Unfortunately, like all successful businesses, greed can get in the way of an important cause. Over the past several years, Susan G. Komen Race for the Cure® has aggressively been going after nonprofits who dare to use the term “for the cure.”
According to writer Laura Bassett with the Huffington Post, “So far, Komen has identified and filed legal trademark oppositions against more than a hundred of these Mom and Pop charities, including Kites for a Cure, Par for The Cure, Surfing for a Cure and Cupcakes for a Cure–and many of the organizations are too small and underfunded to hold their ground.”
“It happened to my family,” said Roxanne Donovan, whose sister runs Kites for a Cure, a family kite-flying event that raises money for lung cancer research. “They came after us ferociously with a big law firm. They said they own ‘cure’ in a name and we had to stop using it, even though we were raising money for an entirely different cause.”
North Carolina Public Radio’s Janet Babin also reported on the story, “Different nonprofits may share similar missions — raising money for good causes. But whatever you do, don’t mess with anybody’s trademarks. Susan G. Komen Race for the Cure, the breast cancer charity, has warned some groups to stay away from its trademarked phrase, “race for the cure.” And look out out if you want to use the color pink.”

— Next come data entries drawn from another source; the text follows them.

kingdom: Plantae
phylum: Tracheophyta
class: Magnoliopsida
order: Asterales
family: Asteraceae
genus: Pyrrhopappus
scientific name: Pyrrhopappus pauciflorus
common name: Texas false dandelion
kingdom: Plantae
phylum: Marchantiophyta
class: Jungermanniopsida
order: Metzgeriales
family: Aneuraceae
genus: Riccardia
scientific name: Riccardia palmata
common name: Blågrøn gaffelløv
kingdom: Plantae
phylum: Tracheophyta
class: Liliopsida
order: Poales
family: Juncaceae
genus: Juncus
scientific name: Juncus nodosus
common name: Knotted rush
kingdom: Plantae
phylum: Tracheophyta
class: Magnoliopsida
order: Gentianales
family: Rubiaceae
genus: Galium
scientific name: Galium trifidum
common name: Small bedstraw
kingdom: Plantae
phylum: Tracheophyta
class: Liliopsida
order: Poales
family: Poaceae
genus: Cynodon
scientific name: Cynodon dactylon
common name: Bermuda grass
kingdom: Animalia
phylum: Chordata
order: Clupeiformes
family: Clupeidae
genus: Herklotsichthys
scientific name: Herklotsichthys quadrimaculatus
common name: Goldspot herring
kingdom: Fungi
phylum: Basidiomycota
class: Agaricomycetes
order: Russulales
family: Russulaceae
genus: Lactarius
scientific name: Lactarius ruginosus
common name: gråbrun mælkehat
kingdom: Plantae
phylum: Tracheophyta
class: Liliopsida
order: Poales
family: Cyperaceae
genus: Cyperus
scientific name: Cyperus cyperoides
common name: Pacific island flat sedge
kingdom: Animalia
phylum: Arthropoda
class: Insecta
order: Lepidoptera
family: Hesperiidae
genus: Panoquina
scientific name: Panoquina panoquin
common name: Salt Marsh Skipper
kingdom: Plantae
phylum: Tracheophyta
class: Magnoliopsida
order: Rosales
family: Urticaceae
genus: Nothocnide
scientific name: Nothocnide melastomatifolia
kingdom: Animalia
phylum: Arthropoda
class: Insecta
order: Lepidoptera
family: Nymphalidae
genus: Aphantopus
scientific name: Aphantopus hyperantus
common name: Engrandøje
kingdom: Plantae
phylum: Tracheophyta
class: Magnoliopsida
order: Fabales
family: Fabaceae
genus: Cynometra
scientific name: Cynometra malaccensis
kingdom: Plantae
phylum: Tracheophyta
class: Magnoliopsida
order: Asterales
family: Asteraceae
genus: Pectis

Babin had no trouble verifying the story, “Komen’s general counsel Jonathan Blum says that the foundation protects its trademarks as a matter of financial stewardship and that the group wants to avoid confusion. A mix-up could mean a sizable donation, landing on another charity’s books.”
NBC Philadelphia also reported on the story, “Elaine Grobman, executive director of the Foundation’s Philadelphia chapter, told NBC10 that the organization has used donated money to fight for its trademark and that the group must defend its logo.”
But they aren’t defending their logo. They are appropriating a tag line “for the Cure,” and in doing so they are spending millions of dollars in donations, donations made to cure breast cancer. Women are dying and they are more worried that a donation may slip through their greedy little fingers and instead be given to another non-profit. I’ve worked in PR and Marketing for more than two decades. Their brand, “Susan G. Komen,” is enough to identify who they are, for which I am thankful. Now that I can so easily identify them, I will no longer donate to them.
The saddest thing is that a remarkable woman’s name is now being tarnished. Family members, you had better find a way to protect Susan Komen, perhaps with the same vigilance employed by the administration at the foundation. In the end, a person’s name is far more important than money.